All members of the research Volasertib clinical trial team will receive training and a standardised procedure manual (detailing protocol, plans
for dealing with intervention fidelity issues, and monitoring the delivery and receipt of the intervention27), to ensure protocol consistency. All patients will receive identical information and instructions regarding the study, relayed by RRN and also in an information sheet provided at enrolment. Concurrent treatment Patients in both groups will have a standardised anaesthetic protocol for premedication, anaesthesia and postoperative pain and nausea management. In cardiac anaesthesia, it is very unusual to give PONV prophylaxis either in the operating theatre or in the ICU. The treatment of PONV in this population is expectant: that is, patients are treated for PONV only when they display signs/symptoms of nausea or vomiting. This is consistent with standards of care, in Australia and internationally,
given that the variable time of waking and ventilator weaning of patients is often unpredictable at the time of surgical case completion in theatre. Premedication will be standardised to temazepam 10–30 mg/diazepam 5–10 mg 1 h prior to surgery; anaesthesia induced with midazolam 0.03–0.1 mg/kg, fentanyl 5–15 g/kg, propofol 0.25–1.25 mg/kg and pancuronium 0.1 mg/kg/rocuronium 0.75–1.2 mg/kg. Anaesthesia will be maintained with: propofol infusion 2–5 mg/kg/h, sevoflurance administered precardiopulmonary bypass for ischaemic preconditioning at discretion of attending anaesthetist, air/O2 mix at discretion of attending anaesthetist. Transfer to ICU, patients will be maintained on propofol infusion and fentanyl infusion at 5–25 µg/h with no prophylactic antiemetics administered (current usual care).

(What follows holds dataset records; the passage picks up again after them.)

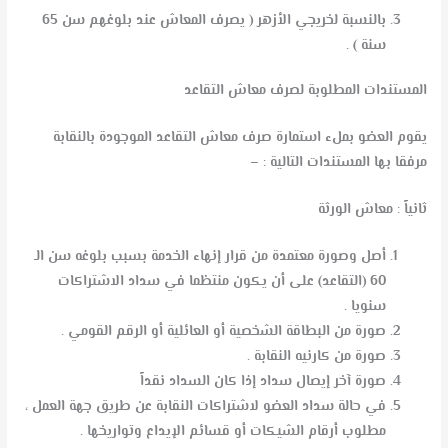
بالنسبة لخريجي الأزهر ( يصرف المعاش عند بلوغهم سن 65
سنة ) .
المستندات المطلوبة لصرف معاش التقاعد
يقوم العضو بملء استمارة صرف معاش التقاعد الموجودة بالنقابة
مرفقا بها المستندات التالية : –
ثانياً : معاش الورثة
أصل وصورة معتمدة من قرار إنهاء الخدمة بسبب بلوغه سن الـ
60 (التقاعد) على أن يكون منتظما في سداد الاشتراكات
سنويا .
صورة من البطاقة الشخصية أو العائلية أو الرقم القومي .
صورة من كارنيه النقابة .
صورة آخر إيصال سداد إذا كان السداد نقداً
في حالة سداد العضو لاشتراكات النقابة عن طريق جهة العمل ،
مطلوب أرقام الشيكات أو قسائم الإيداع وتواريخها .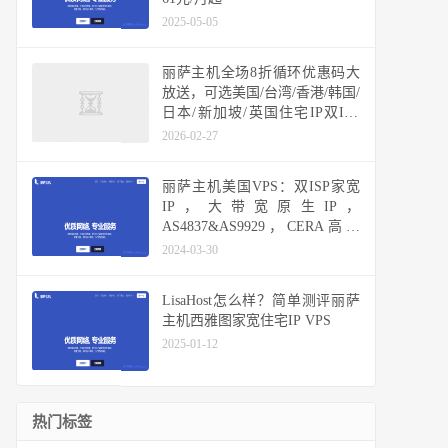
2025-05-05
丽萨主机全场8折循环优惠码大
放送，可选美国/台湾/香港/韩国/
日本/新加坡/英国住宅IP双ISP
VPS，多机房原生IP不限流量套
2026-02-27
餐汇总
丽萨主机美国VPS：双ISP家宽
IP，大带宽原生IP，
AS4837&AS9929，CERA高防
CN2 GIA
2024-03-30
LisaHost怎么样？简单测评丽萨
主机西雅图家宽住宅IP VPS
2025-01-12
热门标签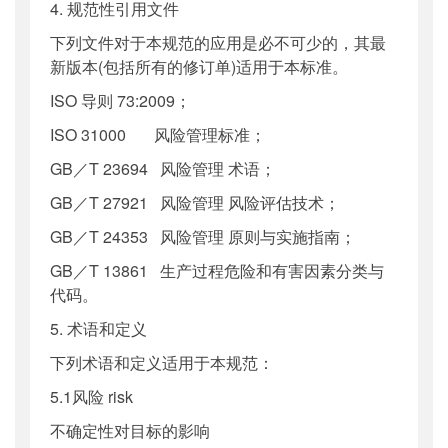
4. 规范性引用文件
下列文件对于本规范的应用是必不可少的，其最
新版本(包括所有的修订单)适用于本标准。
ISO 导则 73:2009；
ISO 31000 风险管理标准；
GB／T 23694 风险管理 术语；
GB／T 27921 风险管理 风险评估技术；
GB／T 24353 风险管理 原则与实施指南；
GB／T 13861 生产过程危险和有害因素分类与
代码。
5. 术语和定义
下列术语和定义适用于本规范：
5.1风险 risk
不确定性对目标的影响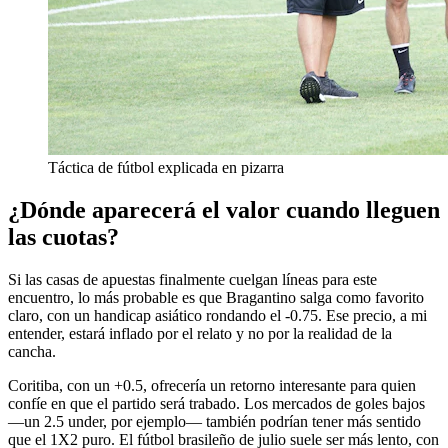
Táctica de fútbol explicada en pizarra
¿Dónde aparecerá el valor cuando lleguen
las cuotas?
Si las casas de apuestas finalmente cuelgan líneas para este
encuentro, lo más probable es que Bragantino salga como favorito
claro, con un handicap asiático rondando el -0.75. Ese precio, a mi
entender, estará inflado por el relato y no por la realidad de la
cancha.
Coritiba, con un +0.5, ofrecería un retorno interesante para quien
confíe en que el partido será trabado. Los mercados de goles bajos
—un 2.5 under, por ejemplo— también podrían tener más sentido
que el 1X2 puro. El fútbol brasileño de julio suele ser más lento, con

Participants will be sedated with the aforementioned propofol and fentanyl infusions until determined appropriate to extubation of the artificial
Brefeldin_A airway, and then maintained on fentanyl via patient-controlled analgesia (background of 0–25 µg/h; bolus of 5–25 µg every 5 min) for 48 h or until cardiac drain are removed postoperatively. A standardised rescue antiemetic protocol involving the use of a grading system will be used (see table 1). For any patient requiring nasogastric treatment postoperatively this will be recorded (given this prevents gastric distension and vomiting) and gastric volume recorded for 36 h. Table 1 Rescue antiemetic protocol Outcome measures All data will be collected using structured case report forms by staff blinded to treatment groups. This method of interviewer-led self-report data collection will minimise missing data.